Le Club des Aventuriers bonifie son offre

Au fil des ans, le Club des Aventuriers de Charlo a acquis une renommée provinciale et même nationale en matière de ski de fond et de biathlon. Sans parler d’un changement de vocation, celui-ci souhaite néanmoins bonifier son offre de services dans d’autres disciplines.

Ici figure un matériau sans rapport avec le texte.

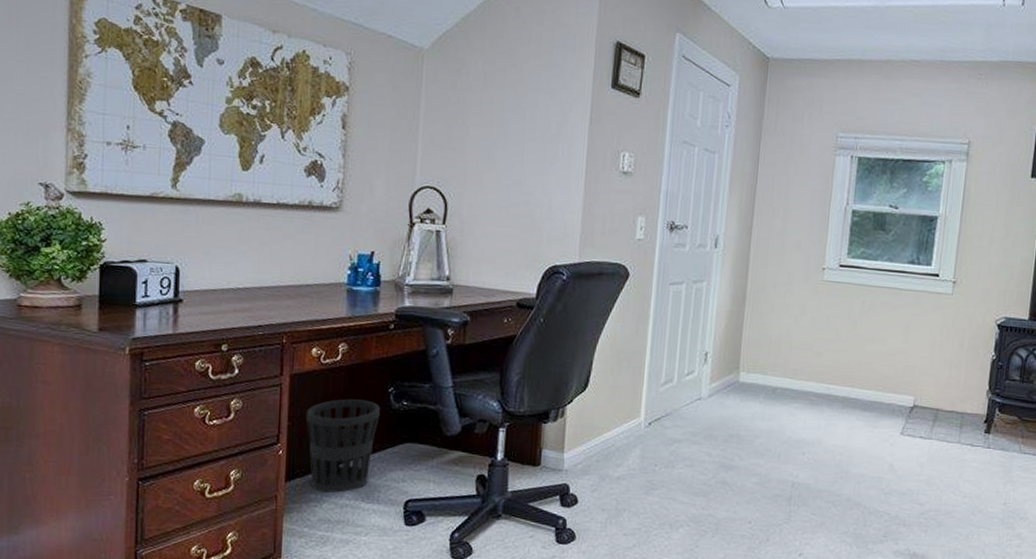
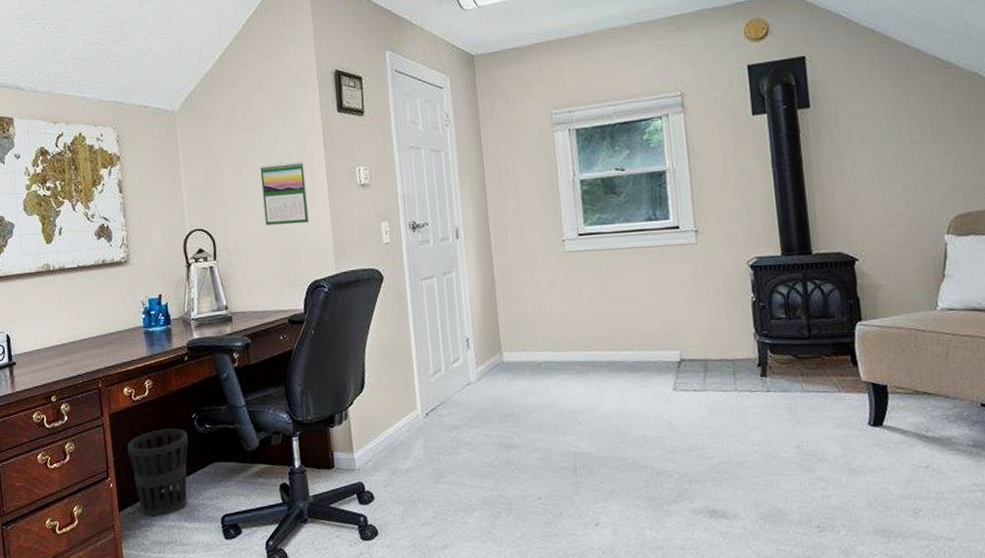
calendar: none [509,130,564,202] -> present [260,161,309,226]

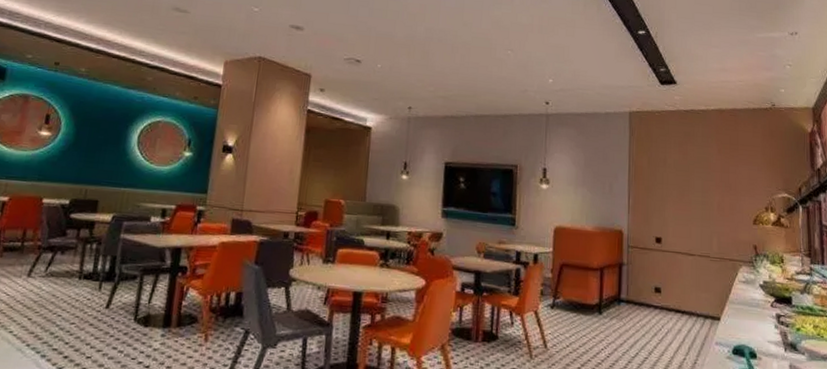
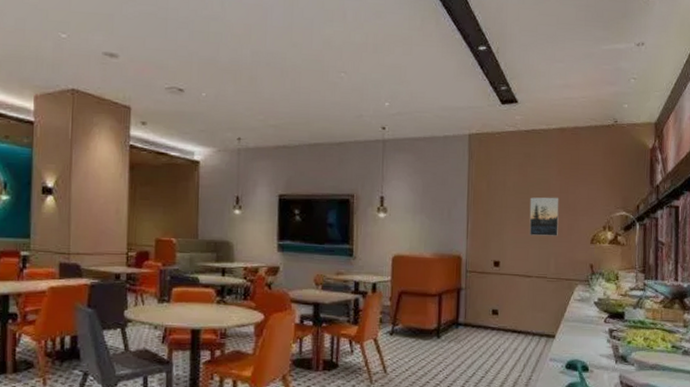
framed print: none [690,175,720,215] -> present [529,197,559,236]

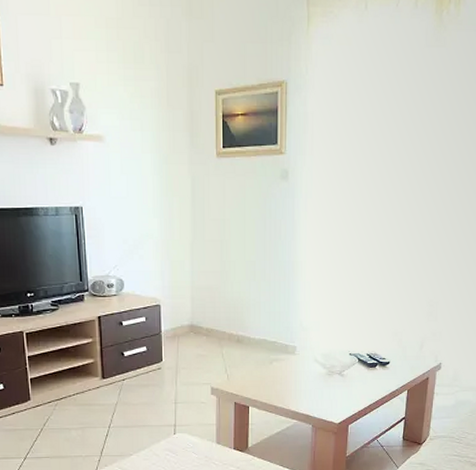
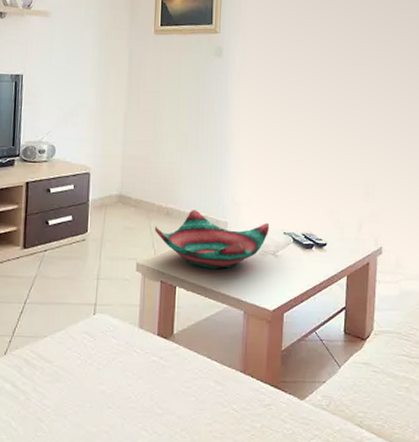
decorative bowl: none [227,336,336,390] -> present [155,210,270,269]

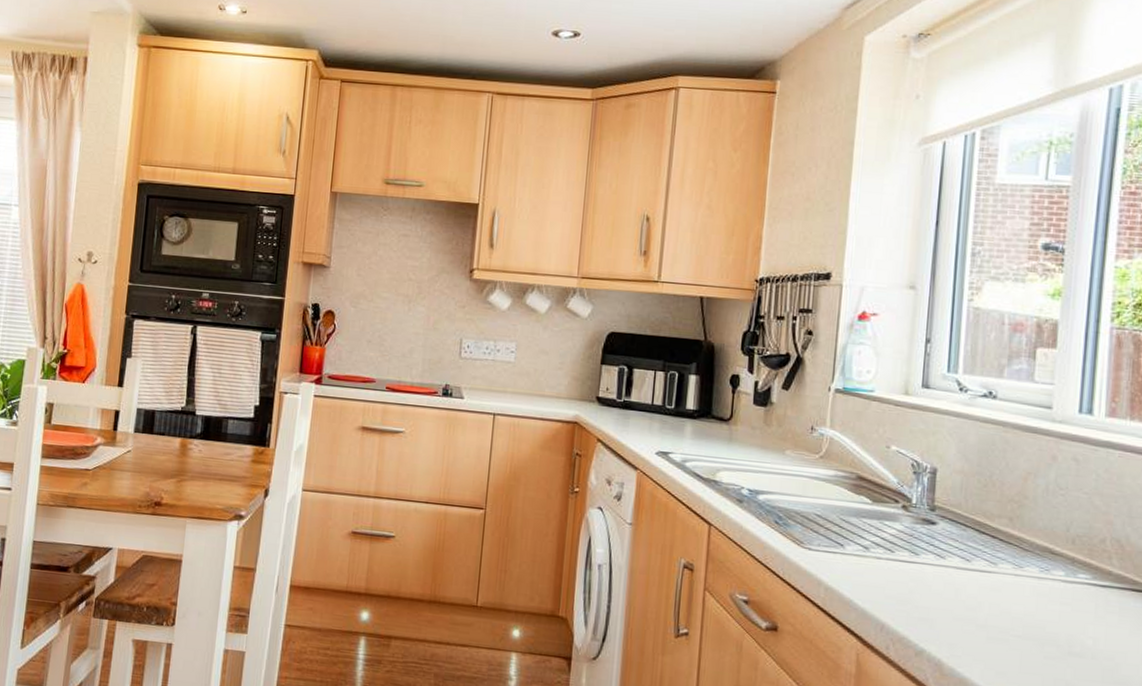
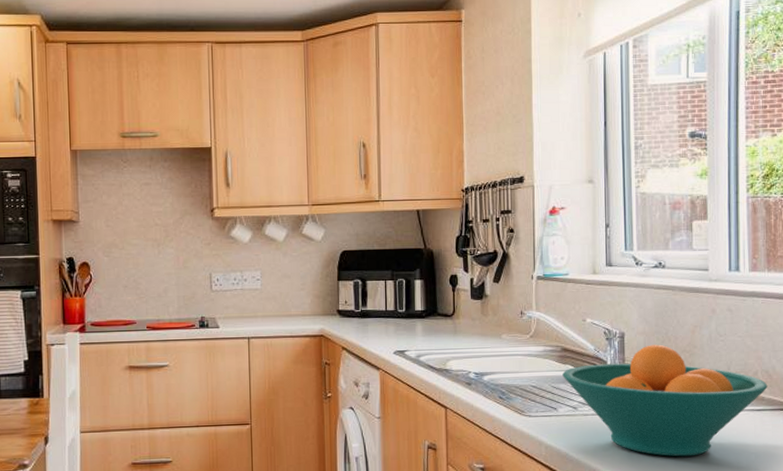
fruit bowl: none [855,487,1118,629] -> present [562,344,768,457]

Beaucoup de gens se sont réunis le 20 mars au chalet du club. Plusieurs amateurs de ski de fond bien entendu, mais aussi la direction du club et certains politiciens. C’est que sous le soleil, on annonçait la concrétisation d’un projet majeur pour l’endroit, soit l’achat d’une nouvelle surfaceuse.

«C’était une nécessité. On a terminé la dernière saison avec de grandes difficultés à entretenir adéquatement nos pistes avec nos deux engins, si bien qu’on s’est demandé si on pouvait même songer à commencer la saison suivante avec eux. Et le temps nous a donné raison, vers le tiers de la saison actuelle, nos dameuses n’étaient plus fonctionnelles, si bien qu’on a dû accélérer la mise en service de notre nouvelle», explique Joseph Elias, porte-parole du club.

Le gouvernement fédéral, par le biais de l’APÉCA, a versé une contribution non remboursable de 204 975$ dans le projet. Le ministère du Tourisme, du Patrimoine et de la Culture du Nouveau-Brunswick, 30 000$. Le club a également mis la main à la pâte. Une campagne de financement a réussi à récolter 150 000$. Un exploit en quelque sorte en pleine période de pandémie.

En plus de cette annonce d’importance pour le club, celui-ci en a profité pour faire le point sur sa mission. Habitué des grandes compétitions sportives de ski de fond et de biathlon, et ce autant sur la scène provinciale que nationale, le club a connu un hiver moins excitant à ce chapitre en raison de la pandémie.

Cela dit, une tout autre clientèle s’est pointé le bout du nez.

«On a vu tout à coup beaucoup de gens d’ici et d’ailleurs venir faire de la raquette ou même simplement marcher jusqu’aux chutes. On a senti ce besoin de la population de reconnecter avec la nature en cette période de crise. Soudainement, on s’est retrouvé avec une autre clientèle et ça nous a fait prendre conscience qu’on avait finalement beaucoup plus à offrir que simplement du ski», poursuit M. Elias, notant que le club a dû s’ajuster à ces changements, notamment en développant davantage son programme de randonnées en raquettes.

Celui-ci se veut toutefois rassurant, le club n’a aucunement l’intention de renier sa mission initiale d’être un centre de ski de fond et de biathlon de haut calibre.

«On va continuer à sécuriser notre créneau qui est notre marque de commerce depuis trente ans. Mais on veut ajouter une autre dimension qui n’a rien à voir avec le ski. Nous pensons pouvoir offrir plus, intégrer d’autres activités afin de devenir un véritable centre plein-air quatre saisons. Avec plus de cordes à notre arc, on risque d’être encore plus viable et durable», croit M. Elias.

Si la COVID-19 a été une prise de conscience «coup de poing» du potentiel du club, le changement de vocation était déjà amorcé. Il avait débuté bien avant la pandémie. On retrouve des pistes de vélos depuis déjà un moment dans le centre. On l’utilise déjà pour certaines activités comme le yoga. Le constat est d’autant plus clair aujourd’hui, la direction veut développer encore davantage le potentiel du club avec des activités connexes.

«Le virage s’est effectué tranquillement et graduellement avec les années. Mais là, on est rendu à un autre niveau», ajoute M. Elias.